まず、union型ヒントを使用することで、引数や戻り値の型が複数の候補となるため、型のチェックが厳密になりません。

そのため、実行時に型エラーが発生する可能性があります。

また、union型ヒントを使用する場合、コードの可読性が低下する可能性があるため、適切な場面で使用することが重要です。

union型ヒントの具体的な例

数値または文字列を受け取る関数の例

以下の例は、引数として数値または文字列を受け取る関数の例です。

from typing import Union

def print_value(value: Union[int, str]) -> None:
    print(value)

print_value(10)  # 数値を受け取る場合
print_value("Hello")  # 文字列を受け取る場合

リストまたはタプルを受け取る関数の例

以下の例は、引数としてリストまたはタプルを受け取る関数の例です。

from typing import Union, List, Tuple

def print_values(values: Union[List[int], Tuple[str, str]]) -> None:
    for value in values:
        print(value)

print_values([1, 2, 3])  # リストを受け取る場合
print_values(("Hello", "World"))  # タプルを受け取る場合

オプションの引数を受け取る関数の例

以下の例は、オプションの引数を受け取る関数の例です。

from typing import Union

def print_message(message: str, count: Union[int, None] = None) -> None:
    if count is None:
        print(message)
    else:
        for _ in range(count):
            print(message)

print_message("Hello")  # オプションの引数を指定しない場合
print_message("Hello", 3)  # オプションの引数を指定する場合

union型ヒントの応用例

ユーザー入力のバリデーション

ユーザーからの入力を受け付ける際に、入力値の型をチェックする際にunion型ヒントを使用することができます。

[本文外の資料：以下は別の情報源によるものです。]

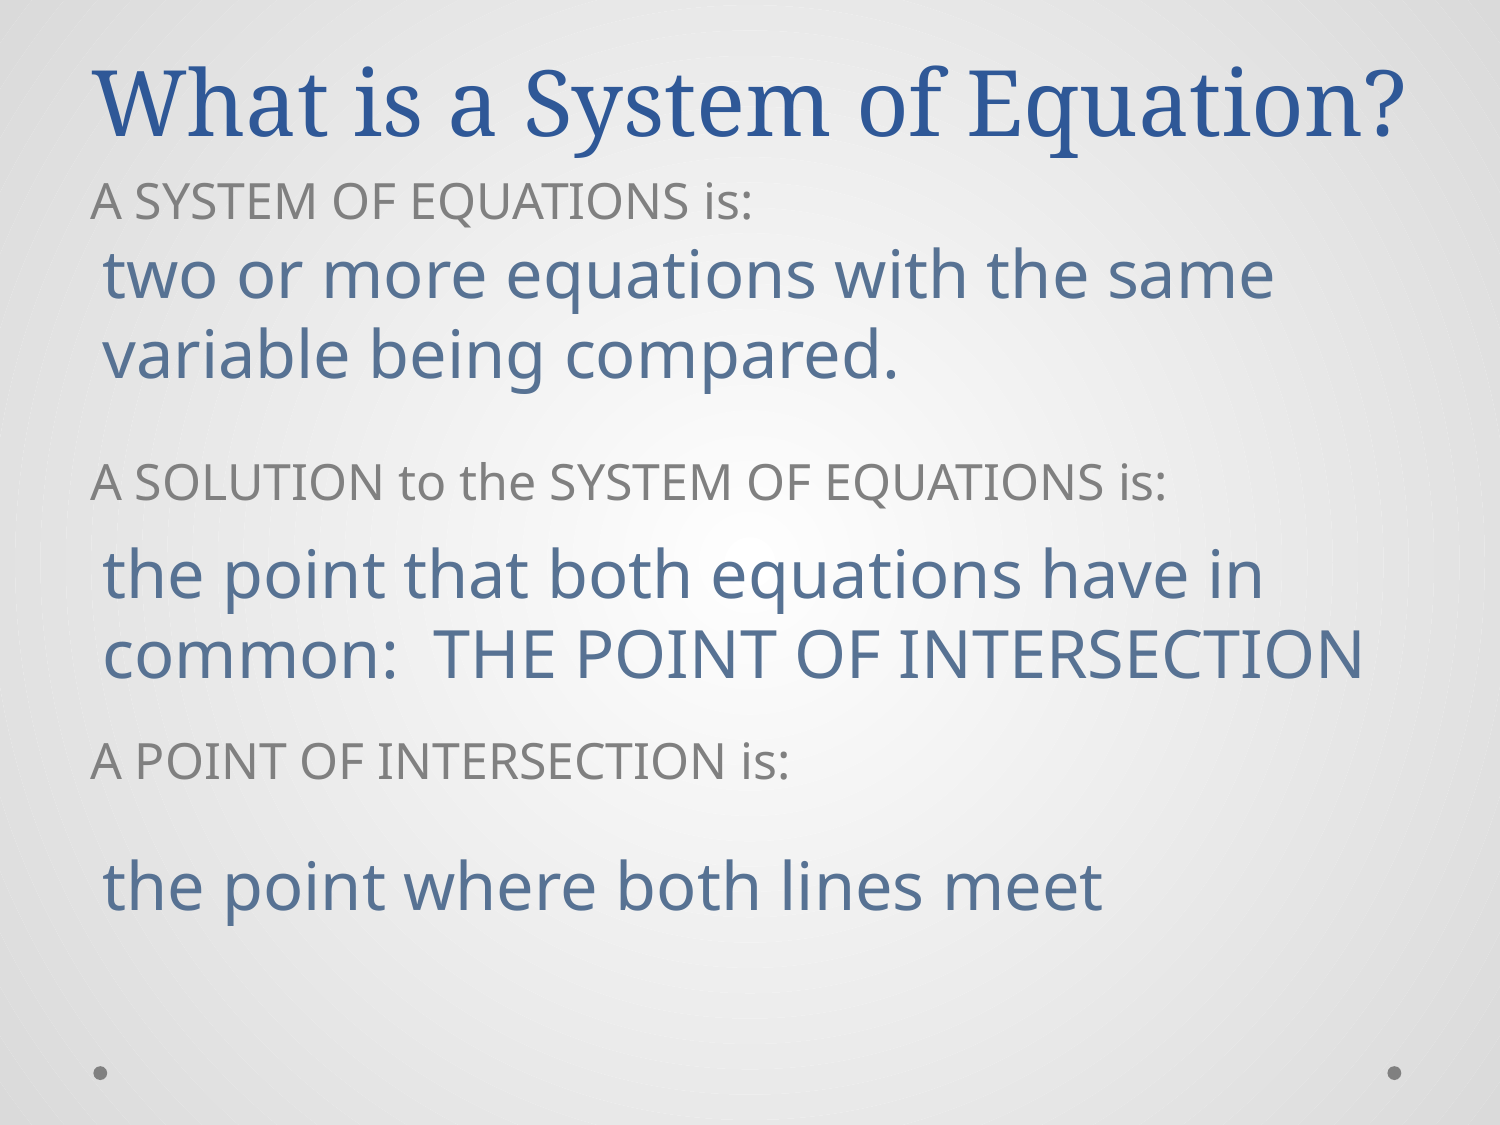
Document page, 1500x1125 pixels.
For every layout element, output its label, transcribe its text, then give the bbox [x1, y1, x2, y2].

title What is a System of Equation? [75, 0, 1425, 162]
text_box the point where both lines meet [87, 836, 1400, 931]
text_box the point that both equations have in common: THE POINT OF INTERSECTION [87, 524, 1400, 700]
text_box two or more equations with the same variable being compared. [87, 224, 1463, 400]
list A SYSTEM OF EQUATIONS is: A SOLUTION to the SYSTEM OF EQUATIONS is: A POINT OF INTERSECTION is: [75, 162, 1425, 1005]
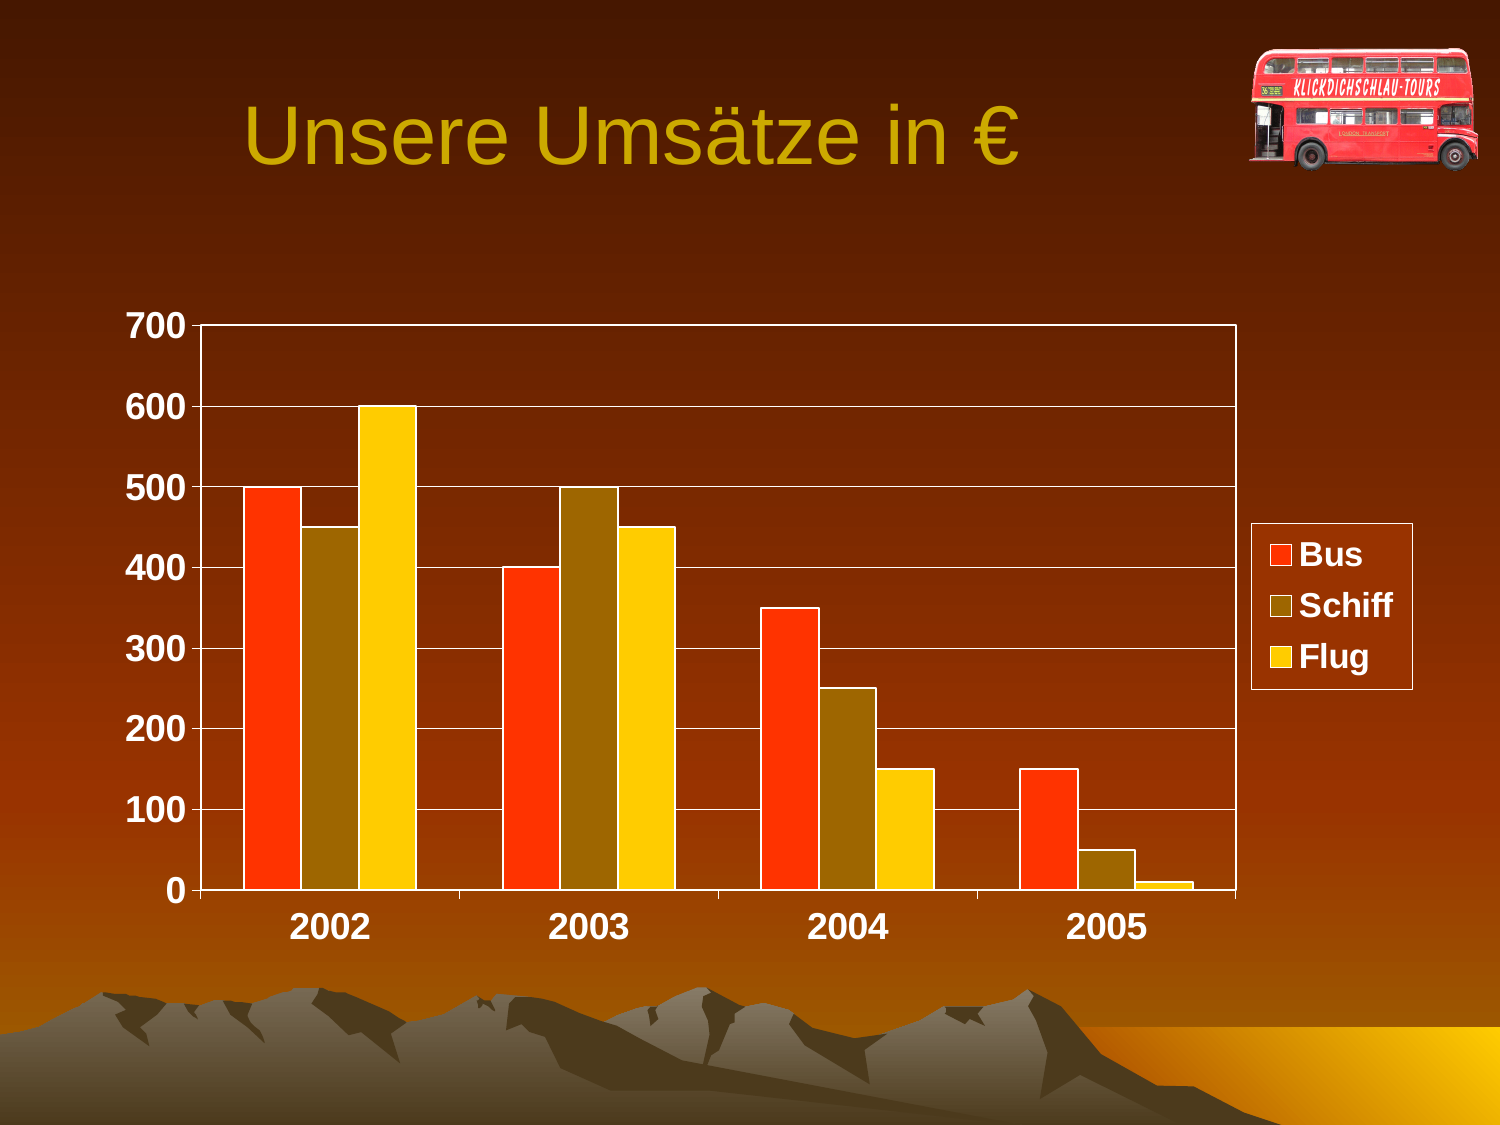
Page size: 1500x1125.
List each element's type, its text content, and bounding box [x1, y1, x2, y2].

chart [84, 275, 1419, 997]
title Unsere Umsätze in € [75, 37, 1211, 225]
picture [1246, 42, 1483, 174]
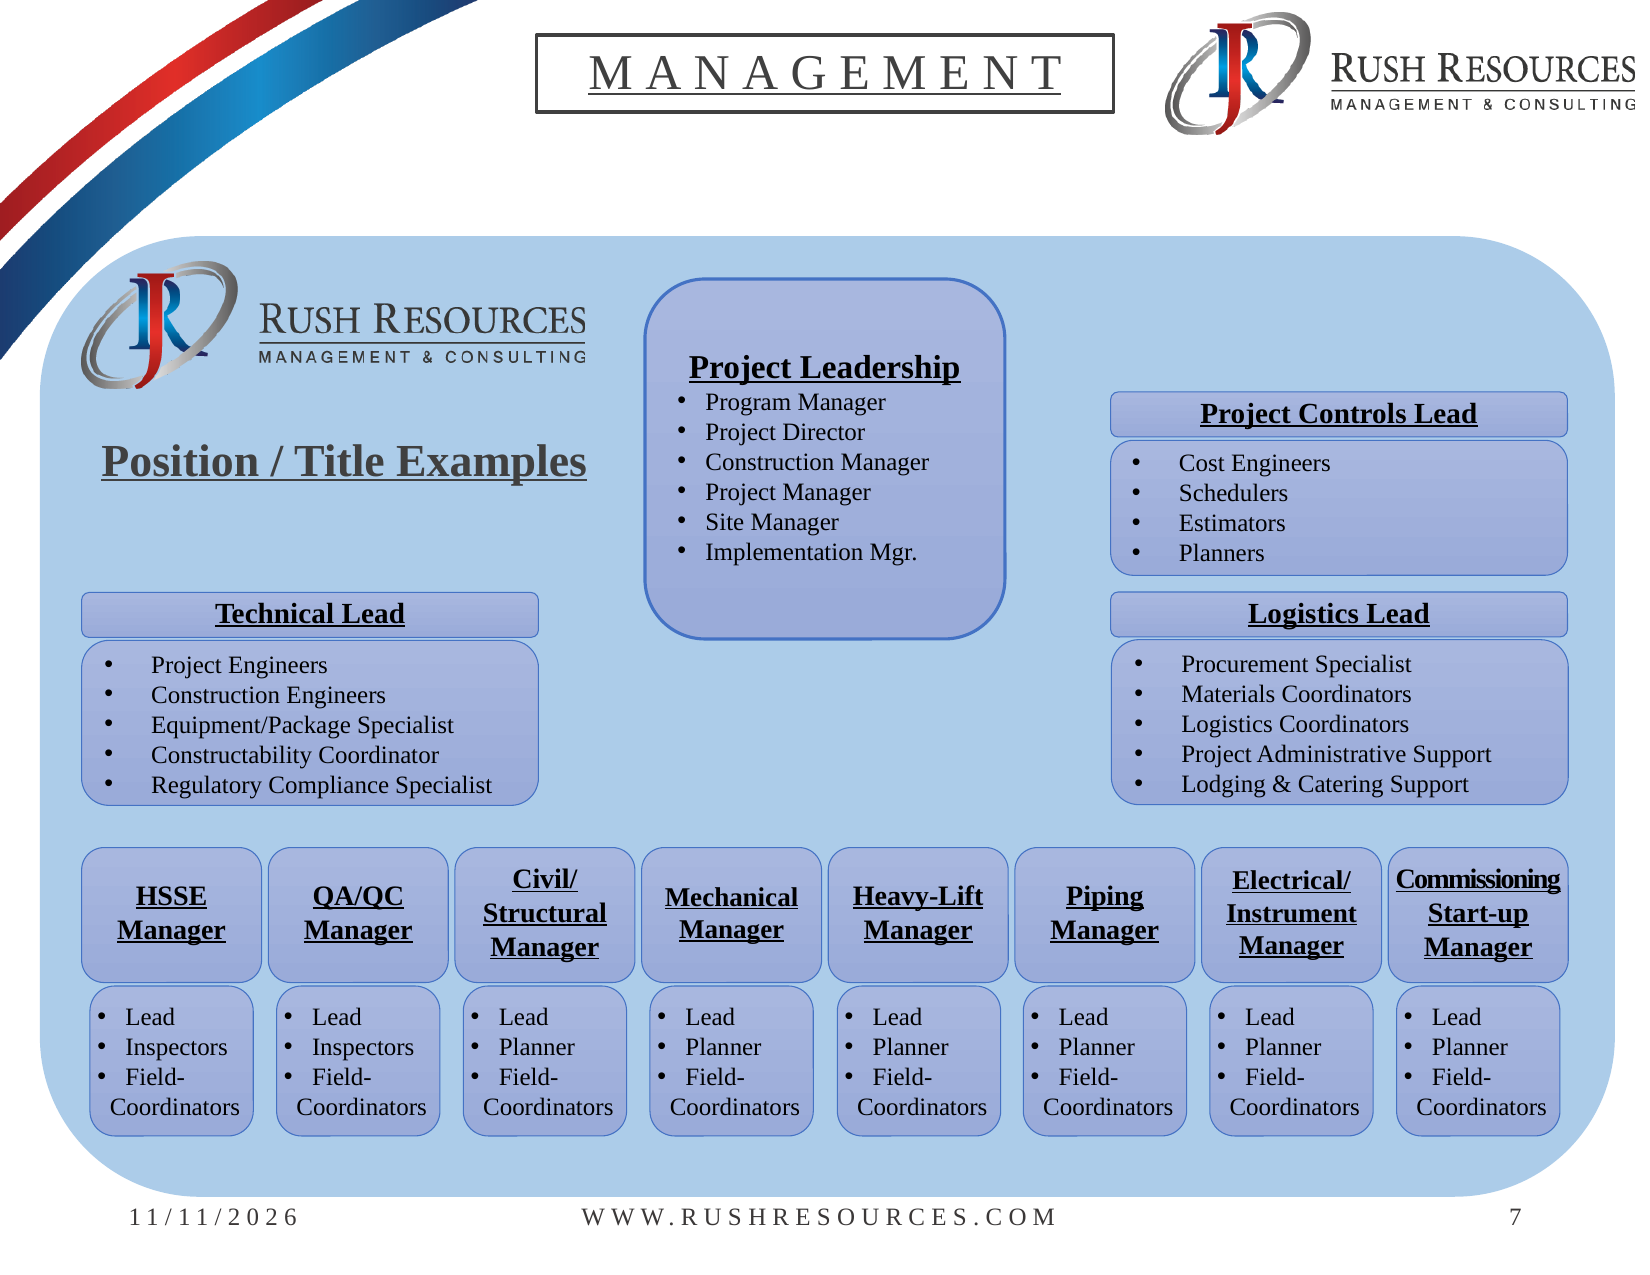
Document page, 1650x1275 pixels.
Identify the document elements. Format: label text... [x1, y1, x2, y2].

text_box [81, 847, 1569, 983]
text_box Logistics Lead [1111, 591, 1569, 638]
title MANAGEMENT [535, 33, 1115, 114]
text_box Position / Title Examples [39, 236, 1615, 1197]
footer WWW.RUSHRESOURCES.COM [484, 1197, 1165, 1250]
text_box Project Leadership Program Manager Project Director Construction Manager Project Manager Site Manager Implementation Mgr. [644, 278, 1006, 414]
text_box Technical Lead [81, 591, 539, 638]
picture [1165, 12, 1635, 135]
slide_number 7 [1165, 1181, 1537, 1250]
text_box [89, 985, 1560, 1136]
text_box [539, 414, 1111, 850]
text_box Procurement Specialist Materials Coordinators Logistics Coordinators Project Administrative Support Lodging & Catering Support [1111, 639, 1569, 806]
text_box Cost Engineers Schedulers Estimators Planners [1111, 439, 1569, 576]
picture [0, 0, 585, 389]
text_box Project Controls Lead [1110, 391, 1569, 438]
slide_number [113, 1181, 484, 1250]
text_box Project Engineers Construction Engineers Equipment/Package Specialist Constructability Coordinator Regulatory Compliance Specialist [81, 639, 539, 806]
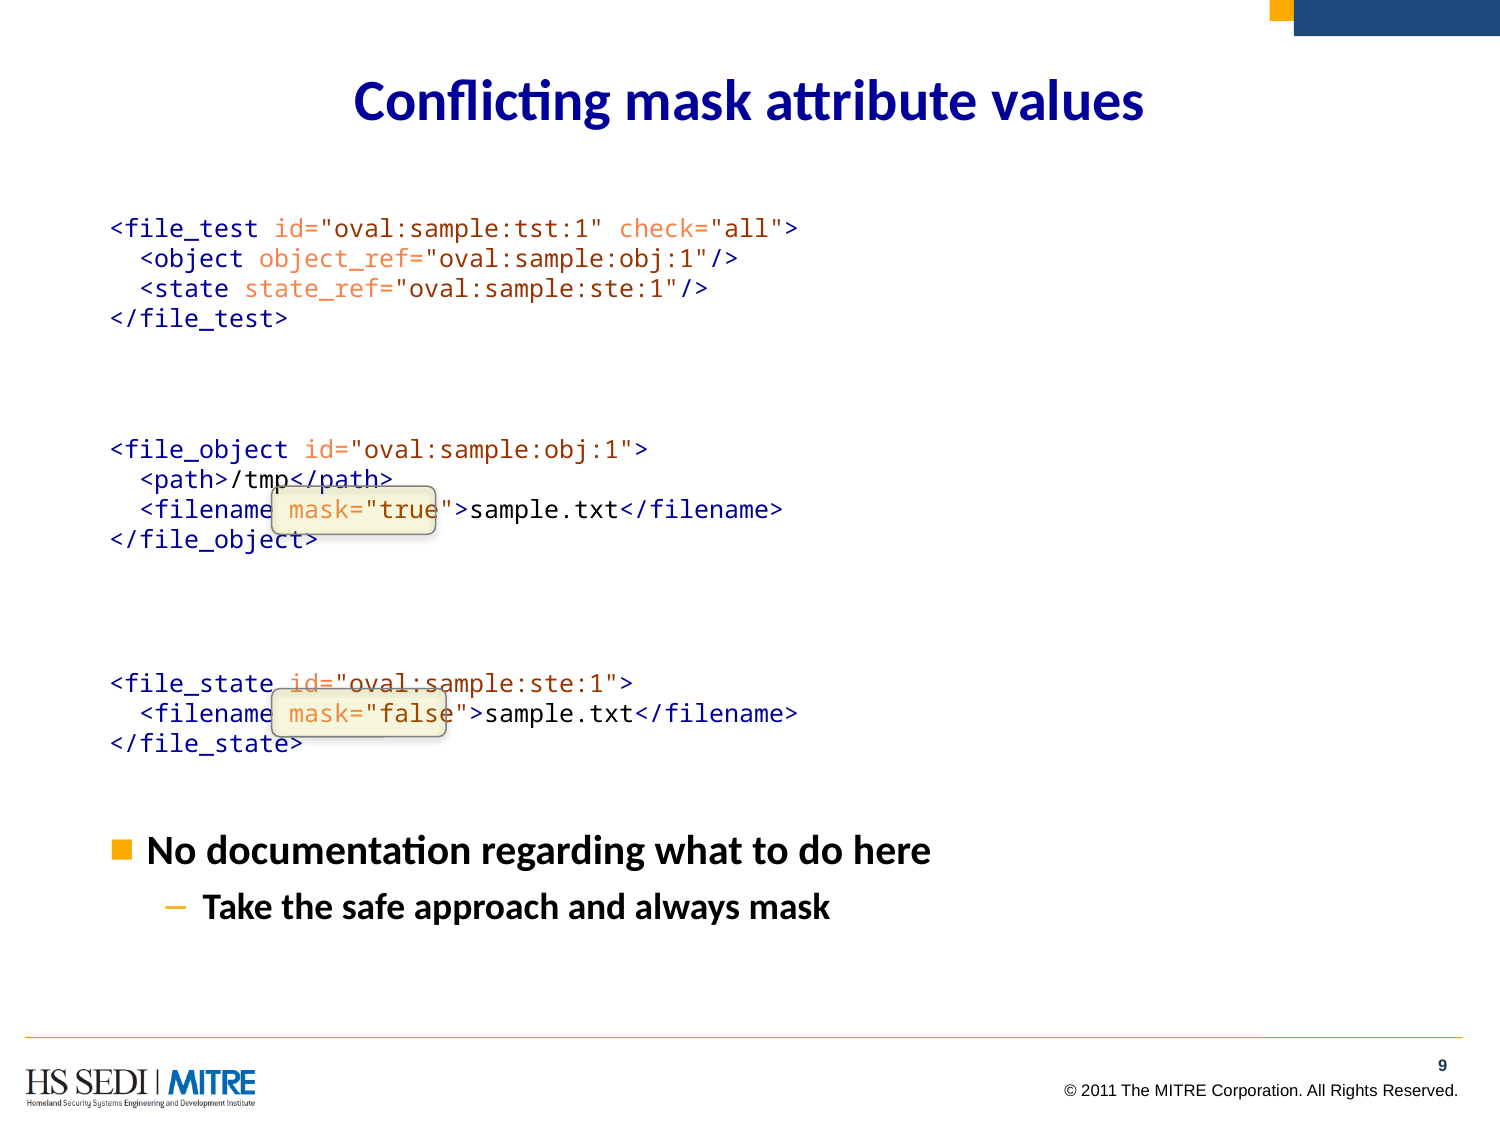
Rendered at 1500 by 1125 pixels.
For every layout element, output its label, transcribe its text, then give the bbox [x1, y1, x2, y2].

title Conflicting mask attribute values [43, 62, 1457, 151]
list No documentation regarding what to do here Take the safe approach and always mask [94, 823, 1358, 961]
text_box [270, 485, 437, 536]
text_box <file_test id="oval:sample:tst:1" check="all"> <object object_ref="oval:sample:obj:1"/> <state state_ref="oval:sample:ste:1"/> </file_test> [94, 205, 1361, 340]
text_box <file_state id="oval:sample:ste:1"> <filename mask="false">sample.txt</filename> </file_state> [94, 659, 1361, 765]
text_box <file_object id="oval:sample:obj:1"> <path>/tmp</path> <filename mask="true">sample.txt</filename> </file_object> [94, 426, 1361, 561]
slide_number 8 [1374, 1049, 1463, 1076]
text_box [270, 687, 447, 738]
picture [20, 1058, 271, 1122]
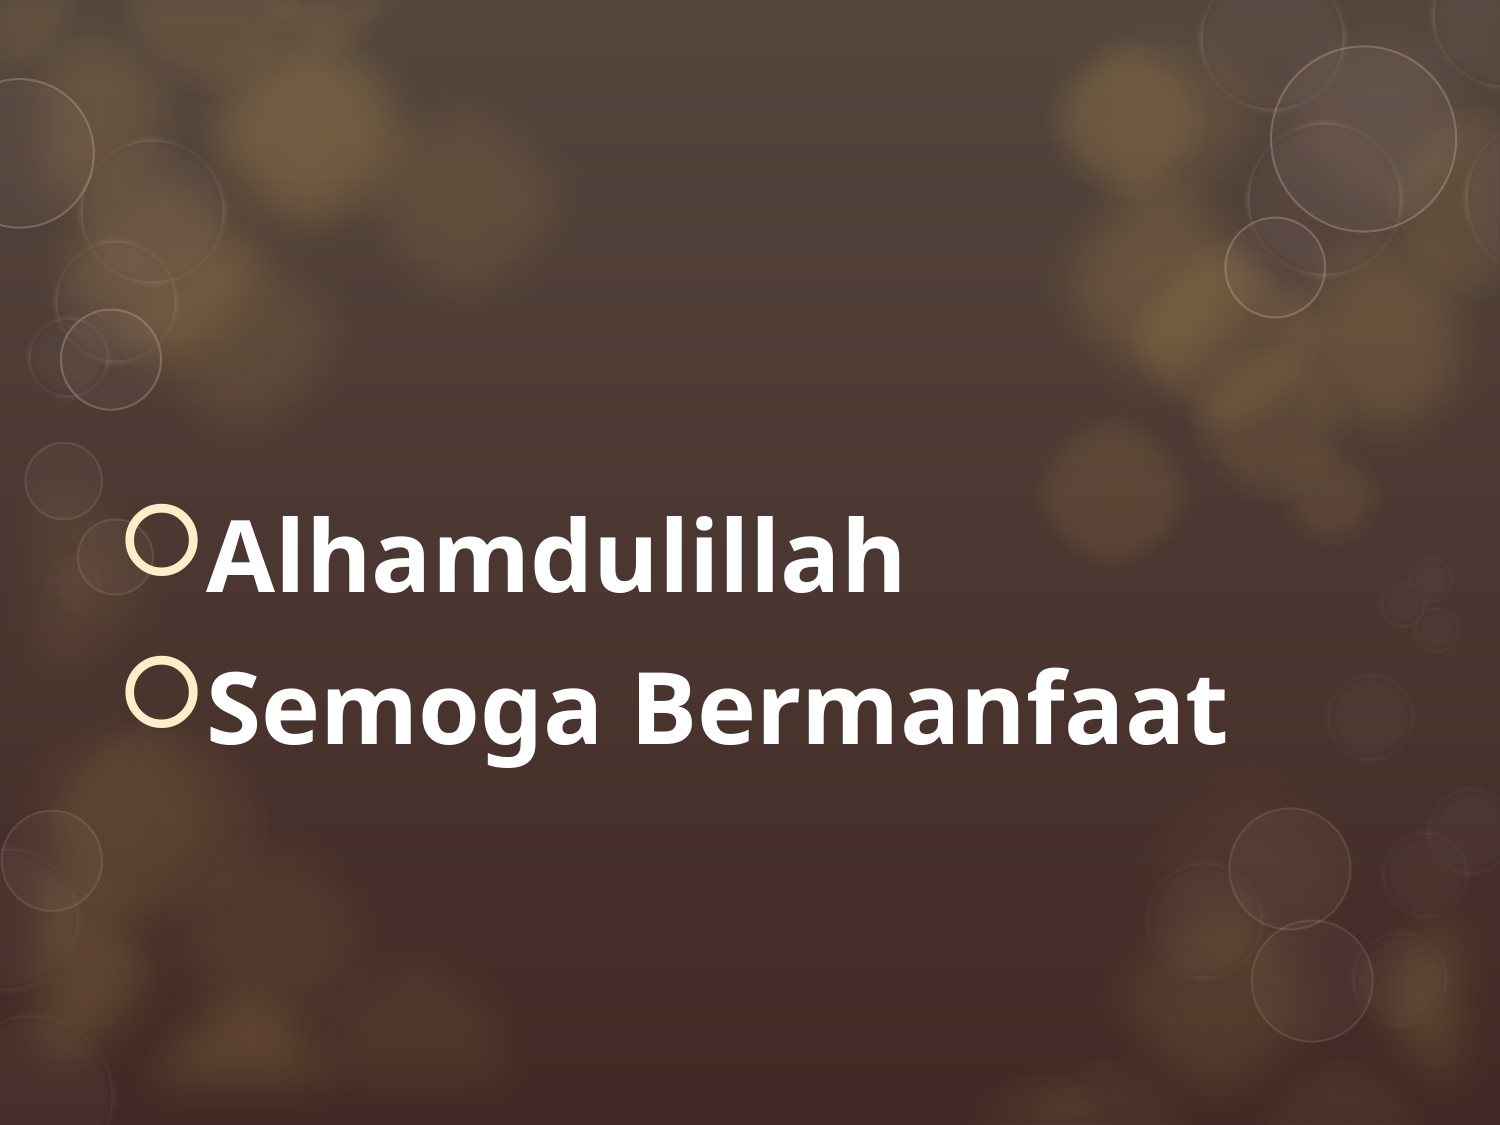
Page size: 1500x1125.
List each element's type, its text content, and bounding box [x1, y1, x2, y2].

たとえば、数値または文字列を受け取る関数の場合、ユーザーからの入力が数値か文字列かをチェックする必要があります。

外部APIのレスポンスの型ヒント

外部APIからのレスポンスを受け取る際に、レスポンスの型を指定する際にunion型ヒントを使用することができます。

たとえば、APIからのレスポンスが辞書型またはリスト型のいずれかである場合、union型ヒントを使用して適切な型を指定することができます。

データベースのカラムの型ヒント

データベースのカラムの型を指定する際に、union型ヒントを使用することができます。

たとえば、カラムが数値型または文字列型のいずれかである場合、union型ヒントを使用して適切な型を指定することができます。

union型ヒントはPython 3.10以降でサポートされています。